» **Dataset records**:

☆ ☆ ☆

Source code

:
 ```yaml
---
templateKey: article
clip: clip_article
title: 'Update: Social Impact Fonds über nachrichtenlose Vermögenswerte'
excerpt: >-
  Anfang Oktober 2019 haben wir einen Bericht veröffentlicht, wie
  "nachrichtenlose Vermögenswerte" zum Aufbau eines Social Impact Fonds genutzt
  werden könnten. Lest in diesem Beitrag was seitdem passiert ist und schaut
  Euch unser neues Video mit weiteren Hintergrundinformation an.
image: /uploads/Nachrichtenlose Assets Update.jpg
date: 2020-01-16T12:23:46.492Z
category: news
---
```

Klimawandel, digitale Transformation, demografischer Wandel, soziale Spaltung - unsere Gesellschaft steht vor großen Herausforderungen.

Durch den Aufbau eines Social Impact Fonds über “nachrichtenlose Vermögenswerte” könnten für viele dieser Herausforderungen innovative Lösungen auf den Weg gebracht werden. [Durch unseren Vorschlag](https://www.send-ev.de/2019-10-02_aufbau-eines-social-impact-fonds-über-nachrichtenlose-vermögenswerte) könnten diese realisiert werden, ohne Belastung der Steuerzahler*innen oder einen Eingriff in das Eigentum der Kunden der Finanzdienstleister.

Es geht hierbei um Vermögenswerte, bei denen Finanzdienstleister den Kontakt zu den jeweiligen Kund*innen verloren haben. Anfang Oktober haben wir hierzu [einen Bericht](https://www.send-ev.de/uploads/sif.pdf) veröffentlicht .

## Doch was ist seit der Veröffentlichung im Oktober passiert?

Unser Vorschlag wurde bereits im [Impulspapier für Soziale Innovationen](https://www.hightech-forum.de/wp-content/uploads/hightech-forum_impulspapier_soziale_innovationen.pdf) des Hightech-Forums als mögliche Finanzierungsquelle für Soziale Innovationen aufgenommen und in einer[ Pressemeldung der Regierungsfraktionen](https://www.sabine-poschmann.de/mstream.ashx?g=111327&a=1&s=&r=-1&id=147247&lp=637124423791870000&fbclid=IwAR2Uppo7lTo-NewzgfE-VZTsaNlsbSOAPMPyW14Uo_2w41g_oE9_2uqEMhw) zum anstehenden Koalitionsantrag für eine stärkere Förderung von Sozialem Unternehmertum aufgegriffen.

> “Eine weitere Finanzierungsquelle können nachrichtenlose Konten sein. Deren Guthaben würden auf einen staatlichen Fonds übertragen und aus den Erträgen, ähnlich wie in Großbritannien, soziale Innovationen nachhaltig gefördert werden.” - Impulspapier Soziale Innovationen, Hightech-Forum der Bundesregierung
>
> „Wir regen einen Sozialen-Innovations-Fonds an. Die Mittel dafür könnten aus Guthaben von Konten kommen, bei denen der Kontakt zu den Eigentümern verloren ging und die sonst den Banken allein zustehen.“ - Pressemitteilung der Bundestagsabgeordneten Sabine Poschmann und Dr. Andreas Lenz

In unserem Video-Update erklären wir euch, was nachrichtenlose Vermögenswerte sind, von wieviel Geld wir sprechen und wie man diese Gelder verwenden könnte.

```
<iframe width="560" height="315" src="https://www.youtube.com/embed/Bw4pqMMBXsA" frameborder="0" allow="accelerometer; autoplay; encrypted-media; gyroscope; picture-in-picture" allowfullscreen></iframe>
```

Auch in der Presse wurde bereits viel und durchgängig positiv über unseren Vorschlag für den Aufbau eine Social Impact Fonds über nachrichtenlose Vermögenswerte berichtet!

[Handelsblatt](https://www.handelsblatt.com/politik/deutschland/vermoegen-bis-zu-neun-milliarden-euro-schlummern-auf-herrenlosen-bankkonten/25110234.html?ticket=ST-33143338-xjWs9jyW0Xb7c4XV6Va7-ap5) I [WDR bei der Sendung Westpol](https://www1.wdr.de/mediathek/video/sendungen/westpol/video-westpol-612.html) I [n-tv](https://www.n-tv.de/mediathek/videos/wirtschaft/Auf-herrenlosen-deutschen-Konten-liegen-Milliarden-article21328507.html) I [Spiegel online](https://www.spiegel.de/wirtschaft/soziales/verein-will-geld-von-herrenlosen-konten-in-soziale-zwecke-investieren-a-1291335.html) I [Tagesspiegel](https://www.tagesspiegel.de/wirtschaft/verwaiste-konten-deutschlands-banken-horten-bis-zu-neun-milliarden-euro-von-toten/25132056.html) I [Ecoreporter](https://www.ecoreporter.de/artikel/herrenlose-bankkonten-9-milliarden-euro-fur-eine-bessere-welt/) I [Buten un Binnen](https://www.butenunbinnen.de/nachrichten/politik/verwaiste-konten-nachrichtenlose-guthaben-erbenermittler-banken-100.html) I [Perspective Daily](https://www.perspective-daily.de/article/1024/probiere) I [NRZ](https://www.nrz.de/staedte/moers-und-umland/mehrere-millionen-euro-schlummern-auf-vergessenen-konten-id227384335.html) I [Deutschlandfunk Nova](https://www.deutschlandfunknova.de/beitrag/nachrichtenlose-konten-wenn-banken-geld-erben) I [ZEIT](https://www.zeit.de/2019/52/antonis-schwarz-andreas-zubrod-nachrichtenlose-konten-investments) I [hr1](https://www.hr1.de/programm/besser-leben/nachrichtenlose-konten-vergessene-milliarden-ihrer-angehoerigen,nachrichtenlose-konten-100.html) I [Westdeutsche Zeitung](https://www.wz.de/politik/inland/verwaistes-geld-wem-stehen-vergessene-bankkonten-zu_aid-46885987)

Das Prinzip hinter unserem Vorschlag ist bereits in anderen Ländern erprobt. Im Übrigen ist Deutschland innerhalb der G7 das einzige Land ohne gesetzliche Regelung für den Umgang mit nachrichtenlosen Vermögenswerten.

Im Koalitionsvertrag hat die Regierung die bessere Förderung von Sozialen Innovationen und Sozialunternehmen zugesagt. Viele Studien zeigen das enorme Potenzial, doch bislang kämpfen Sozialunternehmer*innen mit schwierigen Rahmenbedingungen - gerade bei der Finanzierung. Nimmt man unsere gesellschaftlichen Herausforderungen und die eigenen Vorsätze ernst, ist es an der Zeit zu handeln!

☆ ☆ ☆

» **Task instructions**:
Down to the last line, return the data above exactly.

» **Answer to this exercise**:
Source code

:
 ```yaml
---
templateKey: article
clip: clip_article
title: 'Update: Social Impact Fonds über nachrichtenlose Vermögenswerte'
excerpt: >-
  Anfang Oktober 2019 haben wir einen Bericht veröffentlicht, wie
  "nachrichtenlose Vermögenswerte" zum Aufbau eines Social Impact Fonds genutzt
  werden könnten. Lest in diesem Beitrag was seitdem passiert ist und schaut
  Euch unser neues Video mit weiteren Hintergrundinformation an.
image: /uploads/Nachrichtenlose Assets Update.jpg
date: 2020-01-16T12:23:46.492Z
category: news
---
```

Klimawandel, digitale Transformation, demografischer Wandel, soziale Spaltung - unsere Gesellschaft steht vor großen Herausforderungen.

Durch den Aufbau eines Social Impact Fonds über “nachrichtenlose Vermögenswerte” könnten für viele dieser Herausforderungen innovative Lösungen auf den Weg gebracht werden. [Durch unseren Vorschlag](https://www.send-ev.de/2019-10-02_aufbau-eines-social-impact-fonds-über-nachrichtenlose-vermögenswerte) könnten diese realisiert werden, ohne Belastung der Steuerzahler*innen oder einen Eingriff in das Eigentum der Kunden der Finanzdienstleister.

Es geht hierbei um Vermögenswerte, bei denen Finanzdienstleister den Kontakt zu den jeweiligen Kund*innen verloren haben. Anfang Oktober haben wir hierzu [einen Bericht](https://www.send-ev.de/uploads/sif.pdf) veröffentlicht .

## Doch was ist seit der Veröffentlichung im Oktober passiert?

Unser Vorschlag wurde bereits im [Impulspapier für Soziale Innovationen](https://www.hightech-forum.de/wp-content/uploads/hightech-forum_impulspapier_soziale_innovationen.pdf) des Hightech-Forums als mögliche Finanzierungsquelle für Soziale Innovationen aufgenommen und in einer[ Pressemeldung der Regierungsfraktionen](https://www.sabine-poschmann.de/mstream.ashx?g=111327&a=1&s=&r=-1&id=147247&lp=637124423791870000&fbclid=IwAR2Uppo7lTo-NewzgfE-VZTsaNlsbSOAPMPyW14Uo_2w41g_oE9_2uqEMhw) zum anstehenden Koalitionsantrag für eine stärkere Förderung von Sozialem Unternehmertum aufgegriffen.

> “Eine weitere Finanzierungsquelle können nachrichtenlose Konten sein. Deren Guthaben würden auf einen staatlichen Fonds übertragen und aus den Erträgen, ähnlich wie in Großbritannien, soziale Innovationen nachhaltig gefördert werden.” - Impulspapier Soziale Innovationen, Hightech-Forum der Bundesregierung
>
> „Wir regen einen Sozialen-Innovations-Fonds an. Die Mittel dafür könnten aus Guthaben von Konten kommen, bei denen der Kontakt zu den Eigentümern verloren ging und die sonst den Banken allein zustehen.“ - Pressemitteilung der Bundestagsabgeordneten Sabine Poschmann und Dr. Andreas Lenz

In unserem Video-Update erklären wir euch, was nachrichtenlose Vermögenswerte sind, von wieviel Geld wir sprechen und wie man diese Gelder verwenden könnte.

```
<iframe width="560" height="315" src="https://www.youtube.com/embed/Bw4pqMMBXsA" frameborder="0" allow="accelerometer; autoplay; encrypted-media; gyroscope; picture-in-picture" allowfullscreen></iframe>
```

Auch in der Presse wurde bereits viel und durchgängig positiv über unseren Vorschlag für den Aufbau eine Social Impact Fonds über nachrichtenlose Vermögenswerte berichtet!

[Handelsblatt](https://www.handelsblatt.com/politik/deutschland/vermoegen-bis-zu-neun-milliarden-euro-schlummern-auf-herrenlosen-bankkonten/25110234.html?ticket=ST-33143338-xjWs9jyW0Xb7c4XV6Va7-ap5) I [WDR bei der Sendung Westpol](https://www1.wdr.de/mediathek/video/sendungen/westpol/video-westpol-612.html) I [n-tv](https://www.n-tv.de/mediathek/videos/wirtschaft/Auf-herrenlosen-deutschen-Konten-liegen-Milliarden-article21328507.html) I [Spiegel online](https://www.spiegel.de/wirtschaft/soziales/verein-will-geld-von-herrenlosen-konten-in-soziale-zwecke-investieren-a-1291335.html) I [Tagesspiegel](https://www.tagesspiegel.de/wirtschaft/verwaiste-konten-deutschlands-banken-horten-bis-zu-neun-milliarden-euro-von-toten/25132056.html) I [Ecoreporter](https://www.ecoreporter.de/artikel/herrenlose-bankkonten-9-milliarden-euro-fur-eine-bessere-welt/) I [Buten un Binnen](https://www.butenunbinnen.de/nachrichten/politik/verwaiste-konten-nachrichtenlose-guthaben-erbenermittler-banken-100.html) I [Perspective Daily](https://www.perspective-daily.de/article/1024/probiere) I [NRZ](https://www.nrz.de/staedte/moers-und-umland/mehrere-millionen-euro-schlummern-auf-vergessenen-konten-id227384335.html) I [Deutschlandfunk Nova](https://www.deutschlandfunknova.de/beitrag/nachrichtenlose-konten-wenn-banken-geld-erben) I [ZEIT](https://www.zeit.de/2019/52/antonis-schwarz-andreas-zubrod-nachrichtenlose-konten-investments) I [hr1](https://www.hr1.de/programm/besser-leben/nachrichtenlose-konten-vergessene-milliarden-ihrer-angehoerigen,nachrichtenlose-konten-100.html) I [Westdeutsche Zeitung](https://www.wz.de/politik/inland/verwaistes-geld-wem-stehen-vergessene-bankkonten-zu_aid-46885987)

Das Prinzip hinter unserem Vorschlag ist bereits in anderen Ländern erprobt. Im Übrigen ist Deutschland innerhalb der G7 das einzige Land ohne gesetzliche Regelung für den Umgang mit nachrichtenlosen Vermögenswerten.

Im Koalitionsvertrag hat die Regierung die bessere Förderung von Sozialen Innovationen und Sozialunternehmen zugesagt. Viele Studien zeigen das enorme Potenzial, doch bislang kämpfen Sozialunternehmer*innen mit schwierigen Rahmenbedingungen - gerade bei der Finanzierung. Nimmt man unsere gesellschaftlichen Herausforderungen und die eigenen Vorsätze ernst, ist es an der Zeit zu handeln!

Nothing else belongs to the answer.